O vendedor Jorge Luiz comemora o aumento da venda de cobertores de doação por causa das baixas temperaturas no Rio de Janeiro (Foto: Cristiane Caoli / G1)
O frio que vem batendo recordes no Rio de Janeiro tem afetado o comércio da cidade. No Saara, um dos principais mercados populares da capital, as baixas temperaturas têm sido motivo de comemoração pelos lojistas que vendem casacos, cobertores e acessórios de inverno. Em apenas uma loja, foram vendidos 360 cobertores “de doação” em três horas.

Vendedor há 28 anos, Jorge Luiz comemora o movimento na Sociedade dos Amigos e das Adjacências da Rua da Alfândega, Saara, área de comércio popular a céu aberto no Centro do Rio, tanto pelo aumento das vendas quanto pela solidariedade das pessoas que estão comprando os cobertores para doar.
“O frio começou mais cedo neste ano.

Estamos vendendo muitos cobertores de doação. Ainda há muita gente de bom coração.

O que tínhamos para vender hoje já acabou, e está chegando mais”, disse, acrescentando que outros 1.200 cobertores para solteiros e 660 para casal chegarão no dia e que todos “já estão vendidos”.

A cidade foi tomada pelo frio desde o fim de maio. No dia 13 de junho, os termômetros chegaram a registrar 8,6ªC, a menor temperatura para o Rio de Janeiro em 14 anos.

Gerente de loja de roupa no Saara, comércio popular do Rio, comemora aumento de vendas por conta do frio. (Foto: Cristiane Caoli / G1)Frio aquece comércioO frio vem aquecendo também a venda de calças e casacos, informou a gerente de loja alagoana, Aline Araquam, de 32 anos, que mora no Rio de Janeiro há quatro.

“Casaco é o foco [de busca na loja onde trabalha]. Esse frio pegou os comerciantes de surpresa.

Ana passado não teve vendas. Estamos vendendo o estoque todo do ano passado”, comemorou.

Segundo pesquisa do Centro de Estudos do Clube de Diretores Lojistas (CDLRio) feita a pedido do G1, 82% dos comerciantes afirmam que a mudança brusca na temperatura da cidade “está influenciando a venda”. Entre os ouvidos, 86% não estavam preparados para o movimento.

Entre eles, 53,5% por causa “dos estoques encalhados do ano passado”.
“As vendas nesse ano melhoraram com certeza.

Em maio já começou. Ano passado foi muito ruim.
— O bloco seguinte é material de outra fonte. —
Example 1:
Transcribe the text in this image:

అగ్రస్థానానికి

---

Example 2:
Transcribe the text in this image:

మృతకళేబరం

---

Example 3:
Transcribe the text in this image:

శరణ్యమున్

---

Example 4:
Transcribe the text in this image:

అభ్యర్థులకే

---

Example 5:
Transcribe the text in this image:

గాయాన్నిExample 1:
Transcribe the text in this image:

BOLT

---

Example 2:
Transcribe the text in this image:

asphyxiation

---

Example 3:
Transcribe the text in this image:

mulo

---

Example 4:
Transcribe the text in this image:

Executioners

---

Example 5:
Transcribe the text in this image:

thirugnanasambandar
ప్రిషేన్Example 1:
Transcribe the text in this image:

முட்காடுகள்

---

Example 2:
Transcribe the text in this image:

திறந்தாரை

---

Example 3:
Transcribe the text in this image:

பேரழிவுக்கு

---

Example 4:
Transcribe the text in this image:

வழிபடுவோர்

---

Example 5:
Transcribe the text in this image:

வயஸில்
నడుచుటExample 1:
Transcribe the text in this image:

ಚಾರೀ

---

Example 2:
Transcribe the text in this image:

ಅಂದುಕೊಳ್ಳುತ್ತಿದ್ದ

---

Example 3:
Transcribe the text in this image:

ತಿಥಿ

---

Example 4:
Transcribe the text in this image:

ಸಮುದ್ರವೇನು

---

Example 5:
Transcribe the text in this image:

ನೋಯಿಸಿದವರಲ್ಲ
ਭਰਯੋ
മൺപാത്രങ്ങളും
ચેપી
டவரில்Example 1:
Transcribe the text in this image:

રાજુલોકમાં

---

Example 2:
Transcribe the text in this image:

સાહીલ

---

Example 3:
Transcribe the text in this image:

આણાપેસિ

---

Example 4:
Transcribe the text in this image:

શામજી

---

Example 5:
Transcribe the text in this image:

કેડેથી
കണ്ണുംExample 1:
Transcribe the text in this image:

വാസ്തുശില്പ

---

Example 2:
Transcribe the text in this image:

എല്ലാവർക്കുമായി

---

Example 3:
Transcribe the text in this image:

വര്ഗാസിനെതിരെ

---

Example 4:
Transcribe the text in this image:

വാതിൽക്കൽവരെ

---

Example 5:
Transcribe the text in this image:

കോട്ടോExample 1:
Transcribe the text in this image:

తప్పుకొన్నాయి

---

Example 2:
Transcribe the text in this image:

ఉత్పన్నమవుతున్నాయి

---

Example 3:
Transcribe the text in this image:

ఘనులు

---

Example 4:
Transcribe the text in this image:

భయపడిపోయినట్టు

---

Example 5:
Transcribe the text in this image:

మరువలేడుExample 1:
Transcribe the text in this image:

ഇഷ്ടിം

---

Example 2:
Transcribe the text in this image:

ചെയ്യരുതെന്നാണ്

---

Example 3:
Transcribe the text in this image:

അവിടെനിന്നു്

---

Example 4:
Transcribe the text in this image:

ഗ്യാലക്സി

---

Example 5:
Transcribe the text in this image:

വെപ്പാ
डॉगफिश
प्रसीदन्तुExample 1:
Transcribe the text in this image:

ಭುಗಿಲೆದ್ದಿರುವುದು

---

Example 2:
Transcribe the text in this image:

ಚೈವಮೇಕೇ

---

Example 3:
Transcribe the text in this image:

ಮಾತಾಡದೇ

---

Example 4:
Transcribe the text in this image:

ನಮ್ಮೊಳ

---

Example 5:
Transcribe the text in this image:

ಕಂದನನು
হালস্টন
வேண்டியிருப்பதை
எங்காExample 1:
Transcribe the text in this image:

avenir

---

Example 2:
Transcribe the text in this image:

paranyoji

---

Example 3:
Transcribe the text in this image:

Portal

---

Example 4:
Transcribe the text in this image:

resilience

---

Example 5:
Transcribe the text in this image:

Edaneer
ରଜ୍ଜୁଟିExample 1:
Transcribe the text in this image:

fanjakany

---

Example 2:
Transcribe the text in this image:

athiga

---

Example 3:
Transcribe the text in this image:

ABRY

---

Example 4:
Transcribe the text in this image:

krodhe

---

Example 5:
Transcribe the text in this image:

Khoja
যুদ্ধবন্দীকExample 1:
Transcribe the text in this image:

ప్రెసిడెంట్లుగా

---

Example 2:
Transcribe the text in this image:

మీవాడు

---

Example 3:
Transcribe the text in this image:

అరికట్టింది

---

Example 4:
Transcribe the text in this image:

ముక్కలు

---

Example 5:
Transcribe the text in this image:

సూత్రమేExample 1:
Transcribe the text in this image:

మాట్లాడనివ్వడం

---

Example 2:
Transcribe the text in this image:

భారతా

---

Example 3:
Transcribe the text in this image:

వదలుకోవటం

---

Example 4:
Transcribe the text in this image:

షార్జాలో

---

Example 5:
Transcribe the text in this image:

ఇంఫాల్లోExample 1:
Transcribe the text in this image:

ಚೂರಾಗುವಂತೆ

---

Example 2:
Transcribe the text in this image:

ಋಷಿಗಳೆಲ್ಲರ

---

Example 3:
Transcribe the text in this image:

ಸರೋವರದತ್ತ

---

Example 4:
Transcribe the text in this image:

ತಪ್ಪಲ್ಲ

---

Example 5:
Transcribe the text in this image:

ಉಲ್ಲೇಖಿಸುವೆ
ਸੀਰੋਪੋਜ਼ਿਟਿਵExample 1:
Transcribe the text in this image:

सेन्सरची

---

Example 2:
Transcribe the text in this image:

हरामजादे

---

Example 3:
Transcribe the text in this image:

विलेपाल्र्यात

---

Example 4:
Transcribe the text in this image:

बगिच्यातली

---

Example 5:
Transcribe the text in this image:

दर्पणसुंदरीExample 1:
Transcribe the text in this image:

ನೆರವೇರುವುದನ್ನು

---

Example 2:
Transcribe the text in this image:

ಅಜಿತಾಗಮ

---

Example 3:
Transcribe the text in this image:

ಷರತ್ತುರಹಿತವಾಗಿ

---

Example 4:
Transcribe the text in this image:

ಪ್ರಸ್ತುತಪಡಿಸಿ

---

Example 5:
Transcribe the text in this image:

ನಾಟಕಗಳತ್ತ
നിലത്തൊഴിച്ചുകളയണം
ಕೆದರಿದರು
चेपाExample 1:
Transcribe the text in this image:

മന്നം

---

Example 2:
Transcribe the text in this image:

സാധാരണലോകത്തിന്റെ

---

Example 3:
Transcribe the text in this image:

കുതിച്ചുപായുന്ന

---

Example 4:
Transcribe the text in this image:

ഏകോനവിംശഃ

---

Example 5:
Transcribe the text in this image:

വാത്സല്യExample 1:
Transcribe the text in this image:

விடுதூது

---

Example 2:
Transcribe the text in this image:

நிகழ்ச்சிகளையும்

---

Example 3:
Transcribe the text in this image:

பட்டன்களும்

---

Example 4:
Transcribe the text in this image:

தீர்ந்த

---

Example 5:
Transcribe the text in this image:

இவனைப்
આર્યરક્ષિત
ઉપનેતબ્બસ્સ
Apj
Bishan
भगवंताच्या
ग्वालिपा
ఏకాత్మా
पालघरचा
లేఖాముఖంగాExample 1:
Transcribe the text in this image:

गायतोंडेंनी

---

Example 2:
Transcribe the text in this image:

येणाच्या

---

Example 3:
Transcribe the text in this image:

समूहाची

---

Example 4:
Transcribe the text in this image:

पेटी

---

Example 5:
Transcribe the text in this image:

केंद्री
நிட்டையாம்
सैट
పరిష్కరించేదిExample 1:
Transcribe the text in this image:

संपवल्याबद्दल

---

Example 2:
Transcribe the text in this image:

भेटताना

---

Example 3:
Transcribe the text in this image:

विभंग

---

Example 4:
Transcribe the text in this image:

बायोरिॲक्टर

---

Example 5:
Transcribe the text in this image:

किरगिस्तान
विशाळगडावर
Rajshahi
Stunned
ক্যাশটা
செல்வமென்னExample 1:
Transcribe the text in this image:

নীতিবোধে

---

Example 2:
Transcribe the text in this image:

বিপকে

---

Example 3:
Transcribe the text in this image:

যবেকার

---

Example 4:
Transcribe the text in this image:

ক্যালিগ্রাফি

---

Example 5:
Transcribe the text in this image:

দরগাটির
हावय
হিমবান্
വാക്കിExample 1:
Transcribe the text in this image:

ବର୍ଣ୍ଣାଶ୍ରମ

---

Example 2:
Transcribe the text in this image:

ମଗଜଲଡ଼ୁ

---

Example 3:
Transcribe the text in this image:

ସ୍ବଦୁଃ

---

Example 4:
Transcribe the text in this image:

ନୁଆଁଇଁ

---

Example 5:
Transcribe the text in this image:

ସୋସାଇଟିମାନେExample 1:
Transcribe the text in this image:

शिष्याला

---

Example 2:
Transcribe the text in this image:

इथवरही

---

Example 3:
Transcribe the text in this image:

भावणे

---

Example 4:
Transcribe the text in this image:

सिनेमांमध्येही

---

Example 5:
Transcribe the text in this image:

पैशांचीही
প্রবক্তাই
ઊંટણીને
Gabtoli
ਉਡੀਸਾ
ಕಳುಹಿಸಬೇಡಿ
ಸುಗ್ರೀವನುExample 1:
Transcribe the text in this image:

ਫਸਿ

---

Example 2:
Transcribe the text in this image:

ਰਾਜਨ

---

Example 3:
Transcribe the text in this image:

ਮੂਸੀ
Hoje, com esse tempo mais frio as vendas estão melhorando muito. O estoque do ano passado já foi tudo.

De doações [cobertores] não tem mais nada. Estamos esperando chegar mais”, relatou a vendedora Josélia Fernandez, de 44 anos, que trabalha em uma loja de roupas de cama há 23 anos.

O vendedor Tiago Barral, de 29 anos, também está sentindo que o movimento aumentou na loja onde trabalha no Saara.
“Estamos vendendo cachecol, luvas, gorros.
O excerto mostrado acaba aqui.